The Judge recognised that it would be difficult for a court to refuse an extension on the basis that there had been inadequate liaison between the regulator and the prosecuting agencies given the need to protect the public, but said that “those bringing such applications in the future should anticipate that a court may wish to hear from representatives of the relevant public bodies”.
The NMC informed the Court that they had been “continually” corresponding with the PSNI and the PPA to encourage them to deal with the matter expeditiously”. However, the Judge was not satisfied that this was enough. He was concerned that the NMC did not have a method of liaising with both the PSNI and the PPS “at an appropriate level”. He did not go on to explain what would be considered to be an appropriate level, but his comments imply that seeking updates from a junior member of staff at a prosecuting authority, even on a continuous basis, may not be enough. Delays should be escalated to a more senior level.
The Judge was also concerned that, after the conviction on 2 September 2014, no information was supplied by the PPS or the PSNI to the NMC. Instead the nurse’s previous employers, the Health Trust, informed the NMC of the outcome.

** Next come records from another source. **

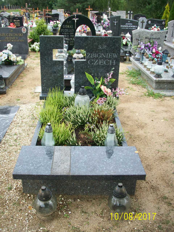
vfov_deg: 50.1
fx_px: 248
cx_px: 87
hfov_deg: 38.7
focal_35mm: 37
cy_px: 116
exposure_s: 1/187
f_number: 2.8
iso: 80
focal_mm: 6.2
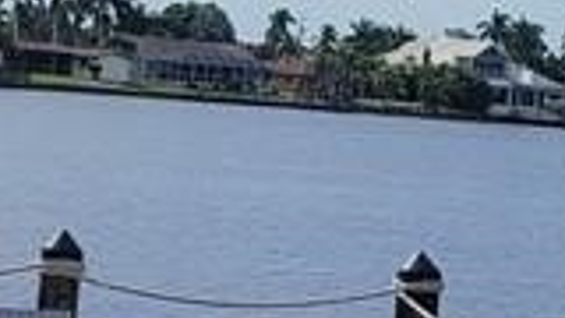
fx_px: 2712
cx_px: 222
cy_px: 226
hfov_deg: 11.9
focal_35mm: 181
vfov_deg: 6.7
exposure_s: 1/5061
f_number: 1.8
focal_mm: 5.4
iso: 40
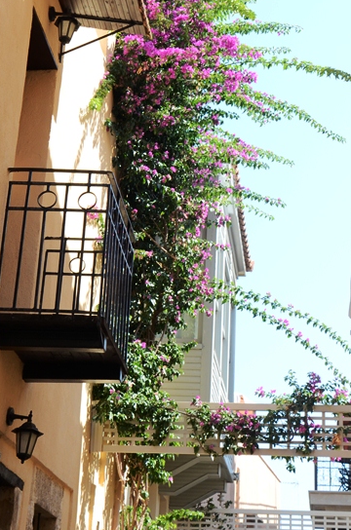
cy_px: 174
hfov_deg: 17.2
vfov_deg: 25.6
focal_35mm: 79
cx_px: 197
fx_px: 1161
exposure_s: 1/200
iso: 200
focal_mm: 28
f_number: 7.1
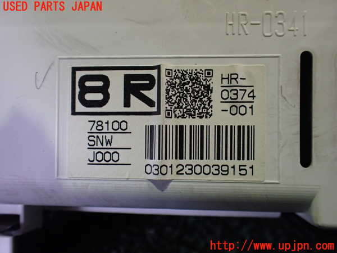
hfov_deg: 60.0
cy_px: 126
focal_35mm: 30
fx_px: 292
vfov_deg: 46.8
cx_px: 168
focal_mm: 5.4
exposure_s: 1/125
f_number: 2.3
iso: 800
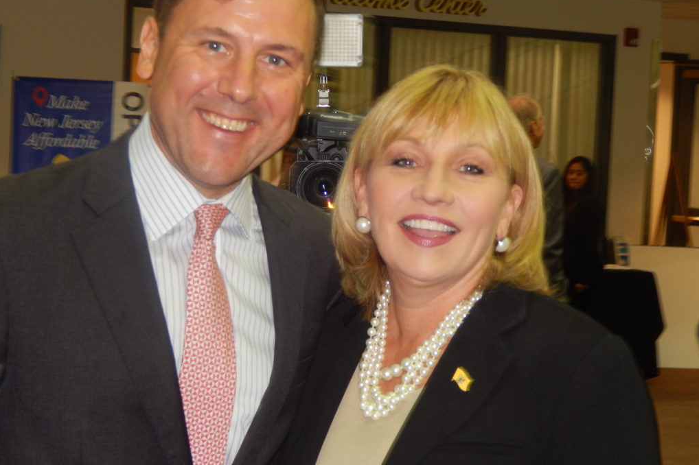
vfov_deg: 15.2
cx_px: 350
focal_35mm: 90
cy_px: 257
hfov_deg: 22.6
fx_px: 1747
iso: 200
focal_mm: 15.3
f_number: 4.3
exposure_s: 1/30
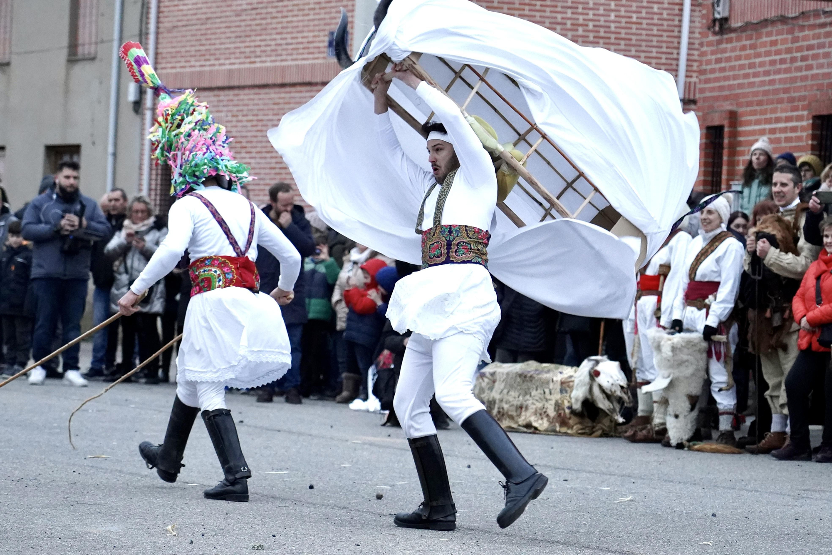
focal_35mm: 153
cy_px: 278
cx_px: 416
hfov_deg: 13.4
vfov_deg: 9.0
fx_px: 3535
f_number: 4
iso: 6400
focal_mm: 102
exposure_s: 1/640
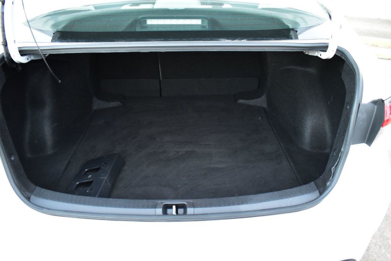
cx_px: 196
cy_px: 130
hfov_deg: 67.4
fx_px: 293
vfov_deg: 47.9
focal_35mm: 27
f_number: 5
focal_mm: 18
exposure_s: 1/15
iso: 1600
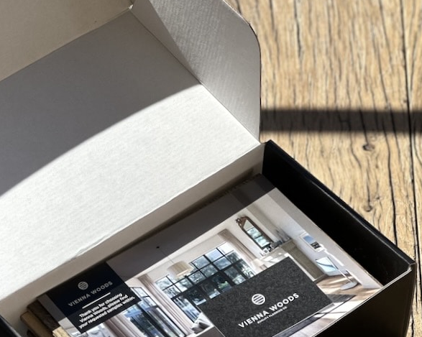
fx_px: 2047
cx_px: 145
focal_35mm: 164
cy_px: 225
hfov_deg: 11.8
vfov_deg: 9.4
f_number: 2.8
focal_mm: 9
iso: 25
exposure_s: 1/201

Had the NMC been in correspondence with the prosecuting authorities, they would have learnt of the conviction at an earlier stage.
The Judge concluded his comments by stating that, given the conclusion of the current case was in sight and no further delay was anticipated, he would not, on that occasion, require the attendance of anyone from the PSNI or the PPS. He clearly therefore implied that in future he may require just that.
While the NMC were granted the extension they sought in this case, the comments of the Judge demonstrate that regulators must regularly engage with the police and prosecutors, at a senior level if necessary, to seek to expedite a criminal trial where this has an impact on the progress of a regulatory case. The regulator should also engage with the police and prosecutors, to open the lines of communication to ensure that they are kept up to date and are not reliant on intermediaries, which may result in delays in the fitness to practise proceedings. A failure to do so may lead to questioning by the court not only of the regulatory body, but also of the police and prosecuting agencies themselves.